Luigi Pagano

 

"Dalla parte della vittima, ma anche del colpevole"

di Emilia Patruno

 

Famiglia Cristiana, 4 aprile 2004

 

Luigi Pagano, direttore del carcere di San Vittore: "Dalla parte della vittima, ma anche del colpevole"

 

VII° comandamento: non rubare

Luigi Pagano, avvocato, criminologo, direttore del carcere di San Vittore di Milano dal 1991, il settimo comandamento ce l’ha sotto gli occhi da 25 anni. "Il carcere non è l’osservatorio privilegiato per capire com’è cambiata l’interpretazione di questo comandamento, se non in negativo.
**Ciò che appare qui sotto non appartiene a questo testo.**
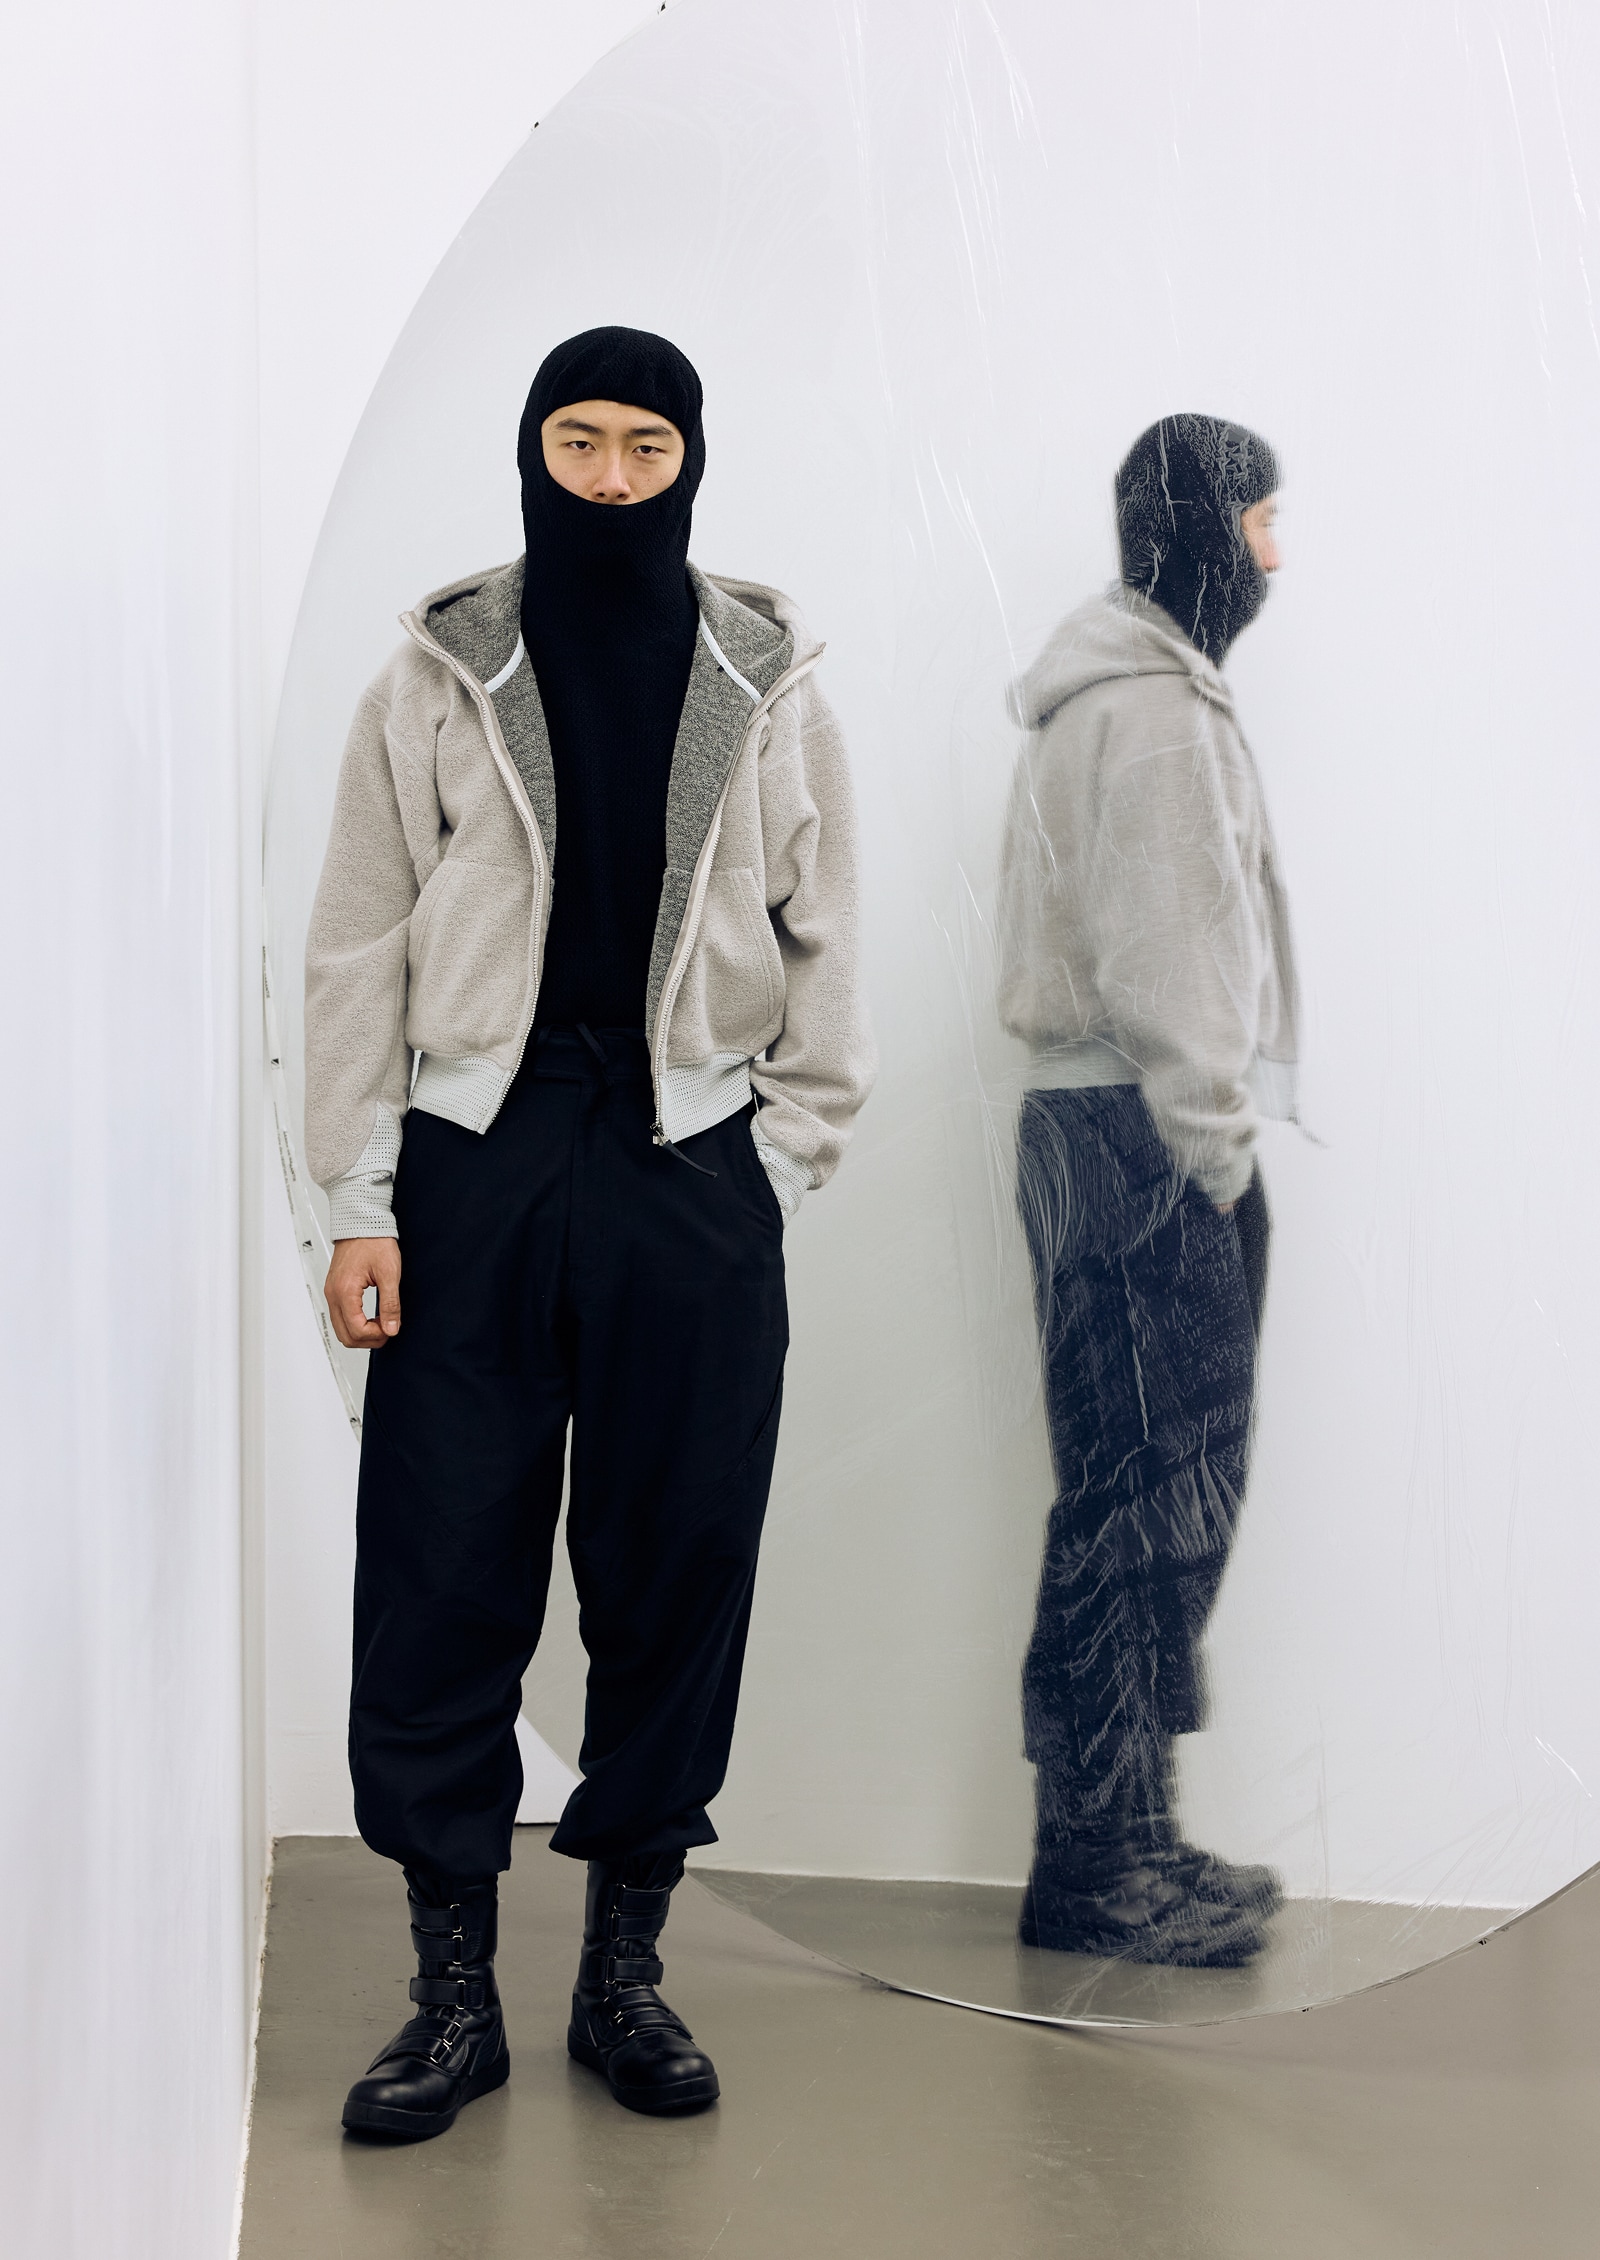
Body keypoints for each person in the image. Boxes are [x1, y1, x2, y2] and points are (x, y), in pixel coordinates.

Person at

Le stime dicono che gran parte dei furti non viene denunciata. Il comandamento infranto da questo osservatorio coincide con il reato, e questo è difficilmente accertabile, scappa alle definizioni".

 

E quindi...

"E quindi il furto potrebbe avere una connotazione classista: si pensa che il ladro rubi perché ha fame. E in genere è così, almeno dal punto di vista dell’autore del reato. Molti, poi, rubano piccoli oggetti, pochi spiccioli. Da una parte, questo denota la necessità. Dall’altra, una capacità criminale bassa. Significa che "dentro" ci stanno quelli che sono stati "beccati" e quindi sono tra i ladri meno capaci. Certo, visto dalla parte della vittima il furto è dirompente, perché ti senti violato. Cesare Beccaria considerava il furto come una trasgressione che deve far ripensare il sistema dei valori, soprattutto il diritto di proprietà. Sono cose che vanno abbinate".

 

Il furto non va punito?

"Ci mancherebbe! Ma prima dell’articolo 27 della Costituzione, che riguarda la pena, c’è l’articolo 3, che dice: "È compito della Repubblica rimuovere gli ostacoli di ordine economico e sociale che, limitando di fatto la libertà e l’eguaglianza dei cittadini, impediscono il pieno sviluppo della persona umana…".

 

Ma allora i ladri le sono "simpatici"?

"Paradossalmente, alcuni suscitano una certa ammirazione. Ci sono topi d’albergo, che io ho visto in azione, qui, salire sul tetto per protesta, con una capacità di arrampicamento fenomenale. Ci sono il "poveraccio" e chi si ingegna alla grande, e anche il ricco, più elegante, più raffinato, che però sempre ladro è. Bisogna vedere il contesto. C’è senza dubbio il furto che passa sotto silenzio e assume una dimensione sociale e poi politica. Anche ai tempi di Tangentopoli c’era qualcosa che poteva rientrare nel furto: la capacità di far saltare le regole della convivenza, della legalità; ma in quel caso le vittime non erano facilmente individuabili".

 

E l’impatto sulla vittima?

"Non si può dimenticare, certo. Il furto è uno sfregio alla persona, che colpisce e un po’ annienta. Di ladri, ne ricordo qualcuno in particolare. Per esempio: uno che ho conosciuto a Pianosa, un milanese molto fantasioso, un po’ sbruffone. A suo dire, "le più meravigliose" rapine, senza spargimento di sangue, s’intende, erano opera sua. Pure in carcere aveva cercato di truffare. Ma era molto abile manualmente e per questo era libero di andare in giro a riparare i guasti. Ma anche in quei casi combinava piccole truffe: danneggiava le cose per poi poterle aggiustare. Forse aveva bisogno di rendersi indispensabile".

 

Altri ricordi?

A Brescia c’erano due talenti criminali da film comico. Per esempio: rubavano una ruspa e imboccavano l’autostrada. Rubavano una partita di scarpe, ma solo le sinistre; in una salumeria, avevano preso i salami di plastica della vetrina. Uno era balbuziente. Quando doveva dire: "Questa è una rapina!", ci metteva mezz’ora. Folgorato dall’incontro con il "socio", era passato al furto; ma era un "ladro individuale", nel senso che rubava auto, biciclette, solamente per farsi un giretto. Era l’altro che lo trascinava. Parevano Totò e Peppino.